[DATA RECORDS — start]
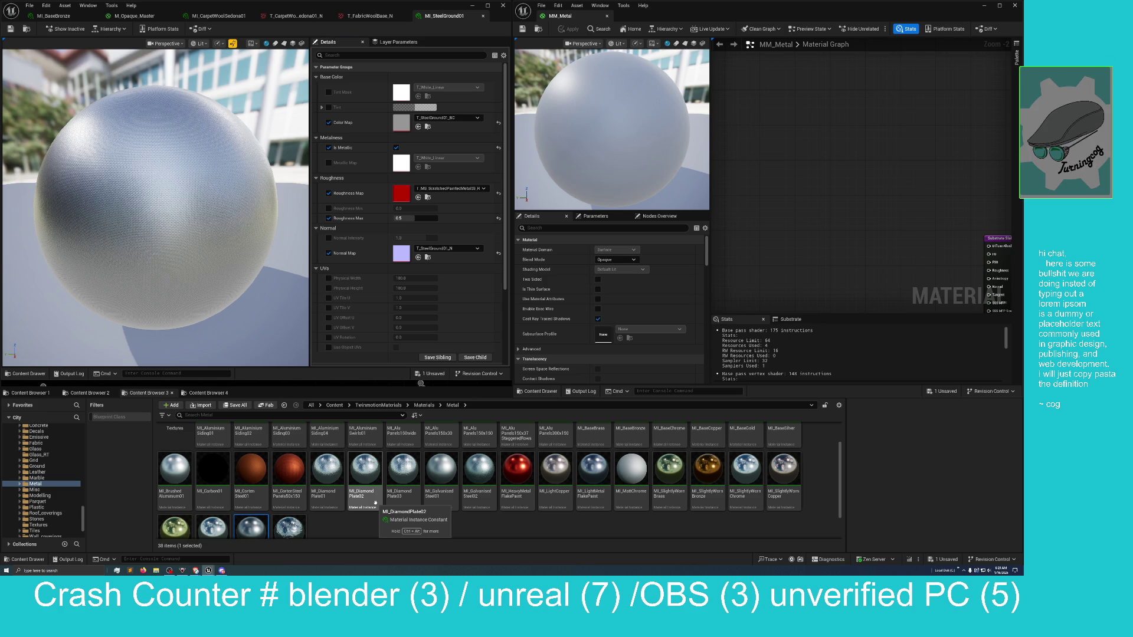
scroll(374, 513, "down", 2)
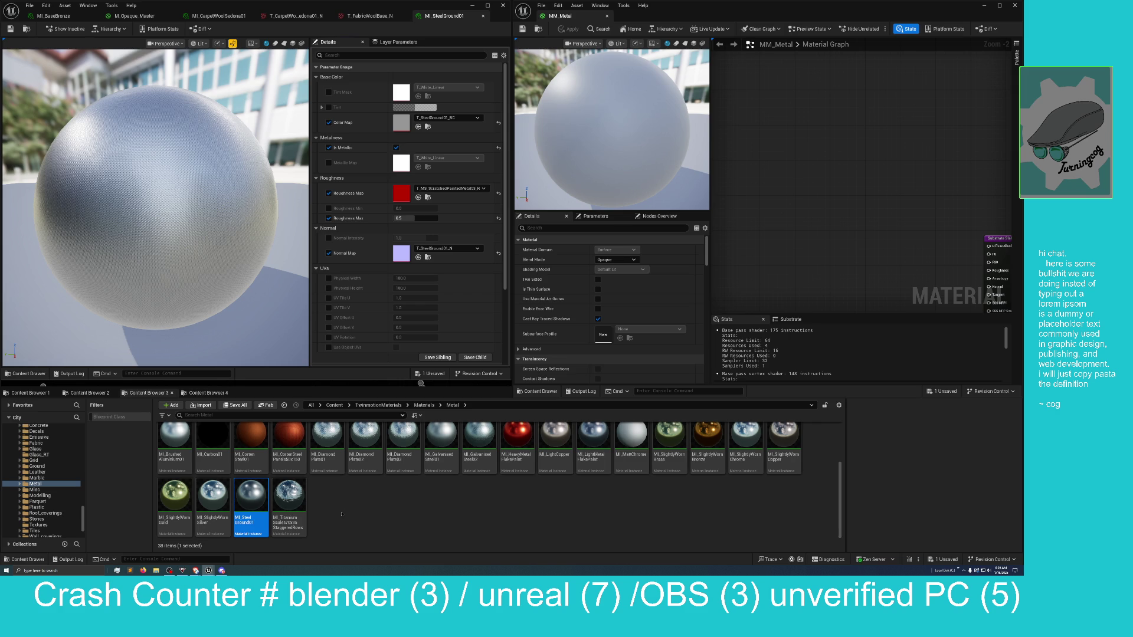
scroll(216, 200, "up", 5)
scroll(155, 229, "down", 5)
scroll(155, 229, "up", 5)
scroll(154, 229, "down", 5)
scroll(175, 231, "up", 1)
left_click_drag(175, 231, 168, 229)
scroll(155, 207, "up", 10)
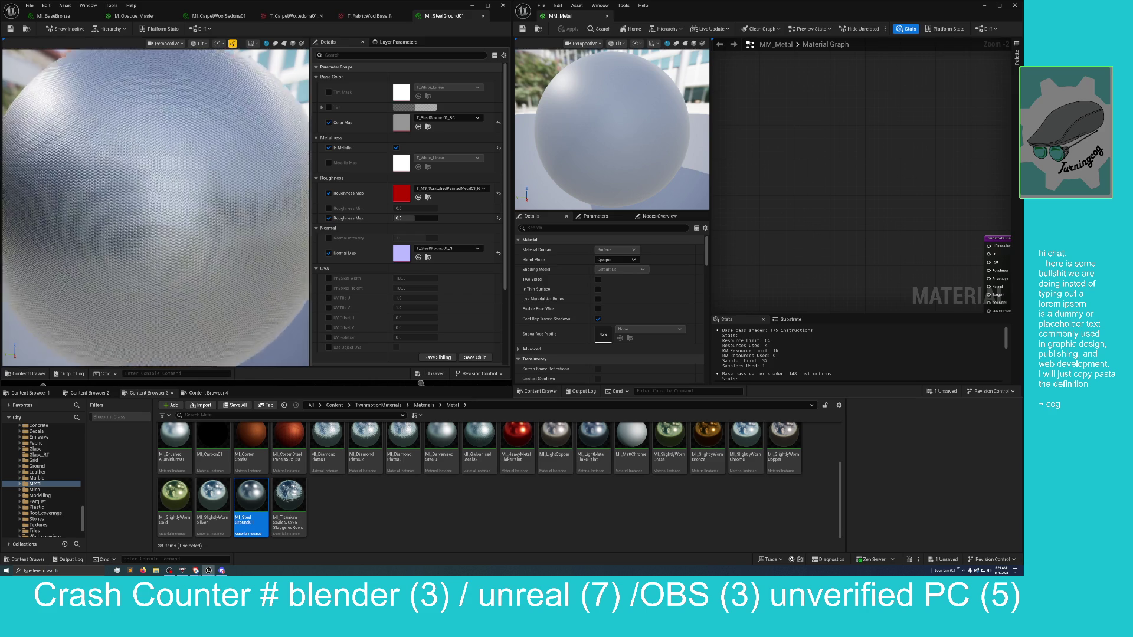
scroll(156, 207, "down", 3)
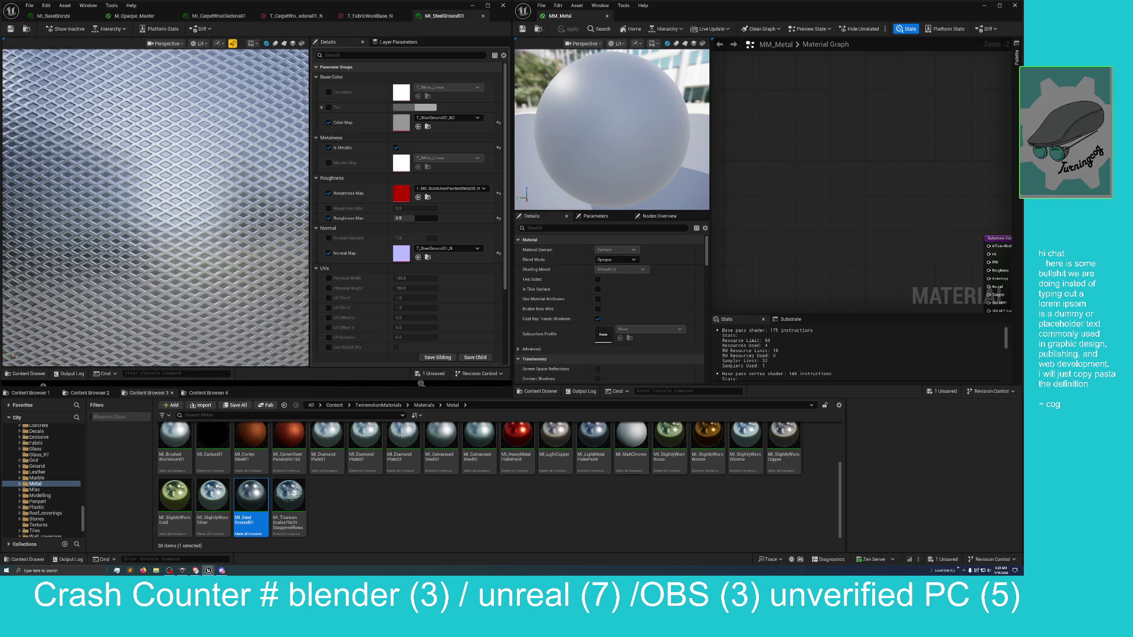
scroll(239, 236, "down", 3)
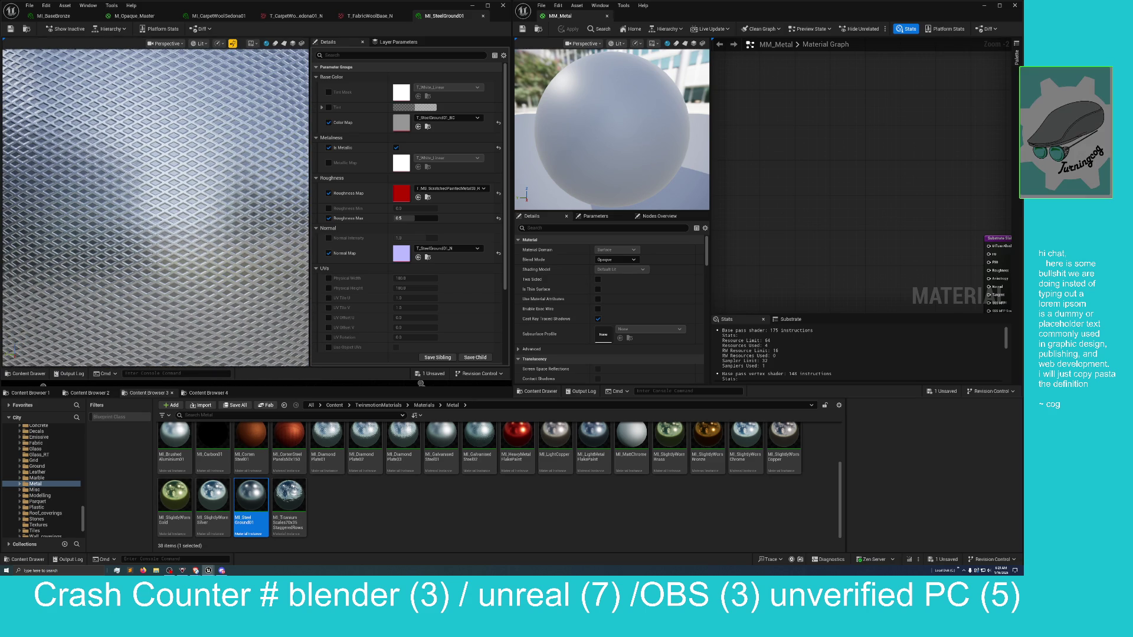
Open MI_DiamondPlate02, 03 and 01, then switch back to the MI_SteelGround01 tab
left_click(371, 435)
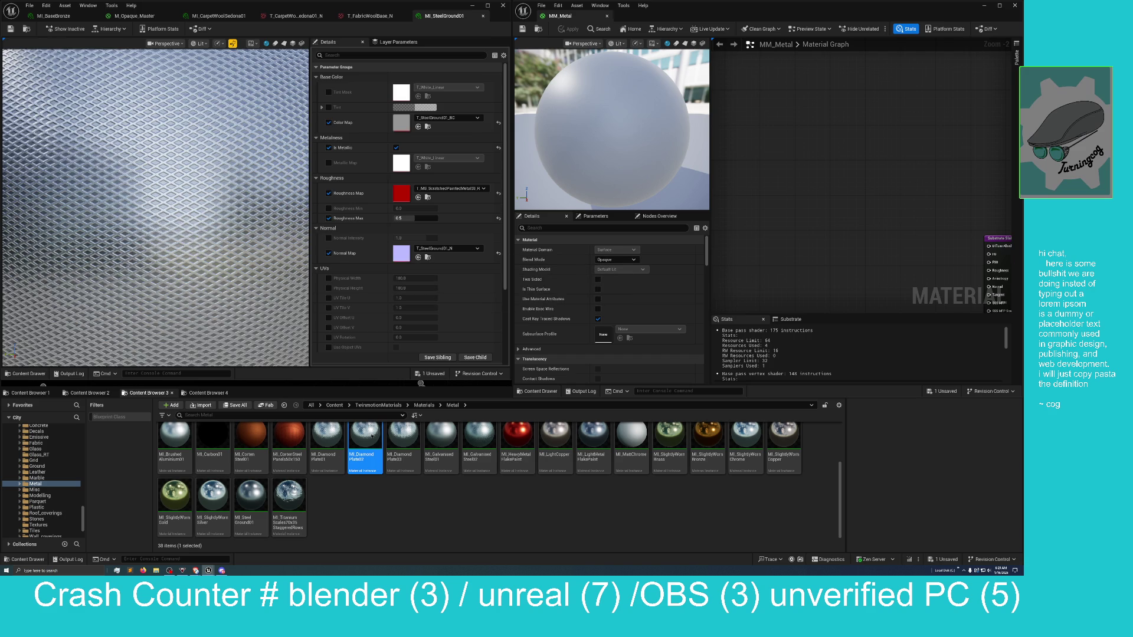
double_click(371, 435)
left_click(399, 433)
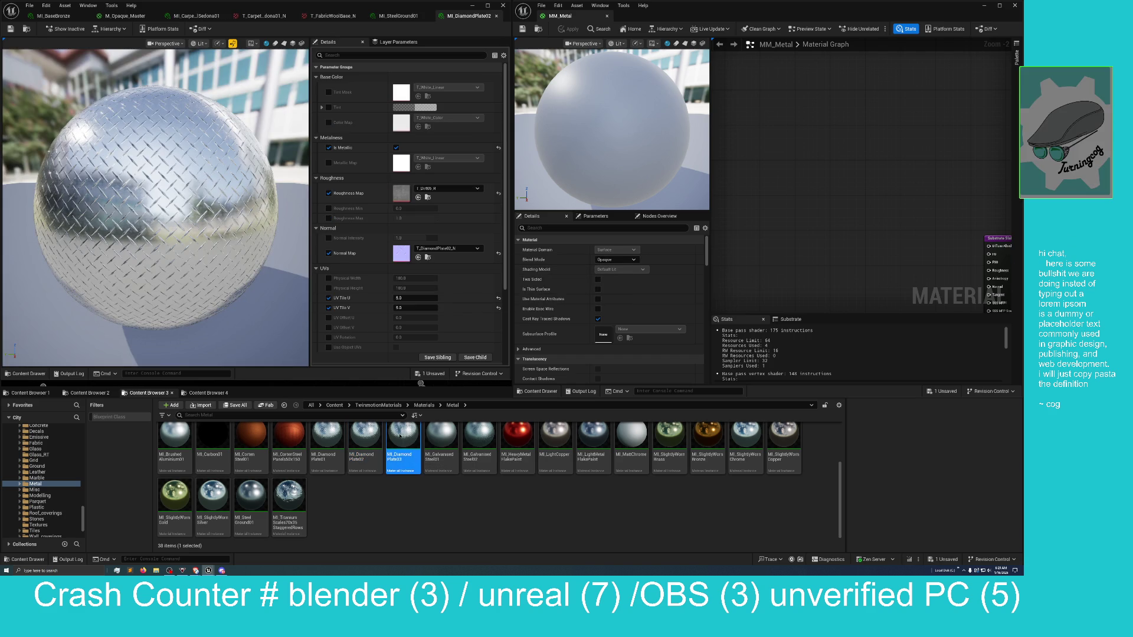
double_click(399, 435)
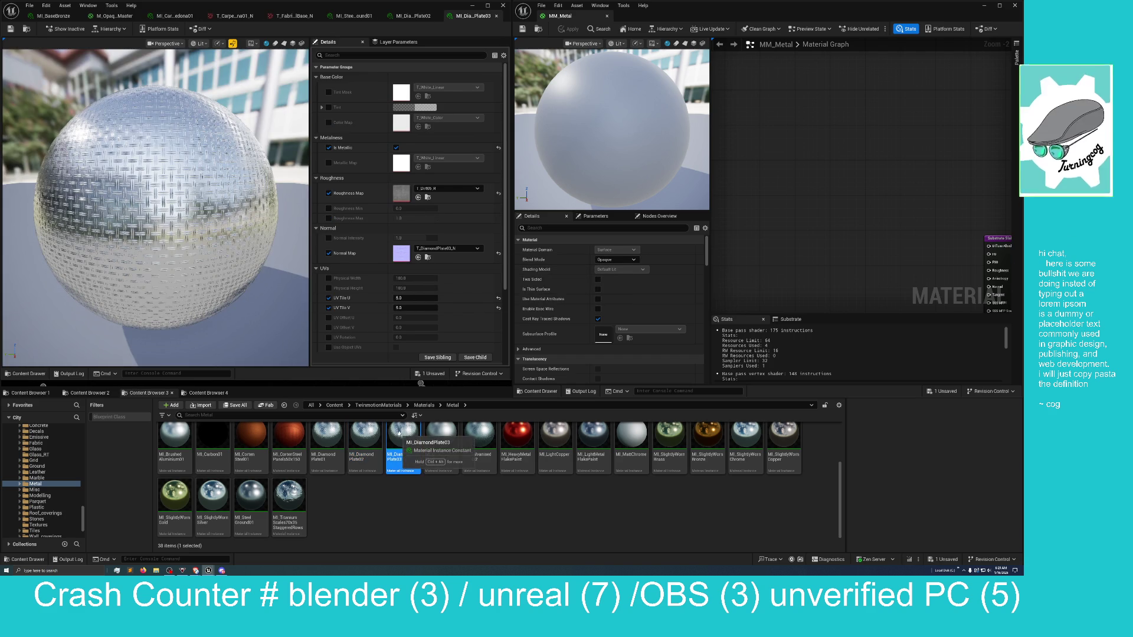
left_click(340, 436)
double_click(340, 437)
[DATA RECORDS — finish]
[EXERCISE GOAL]:
Set the lines above down again, word for word, from the first through the one containing "Open MI_DiamondPlate02, 03"; pictures excluded.

[RESPONSE]:
scroll(374, 513, "down", 2)
scroll(216, 200, "up", 5)
scroll(155, 229, "down", 5)
scroll(155, 229, "up", 5)
scroll(154, 229, "down", 5)
scroll(175, 231, "up", 1)
left_click_drag(175, 231, 168, 229)
scroll(155, 207, "up", 10)
scroll(156, 207, "down", 3)
scroll(239, 236, "down", 3)
Open MI_DiamondPlate02, 03 and 01, then switch back to the MI_SteelGround01 tab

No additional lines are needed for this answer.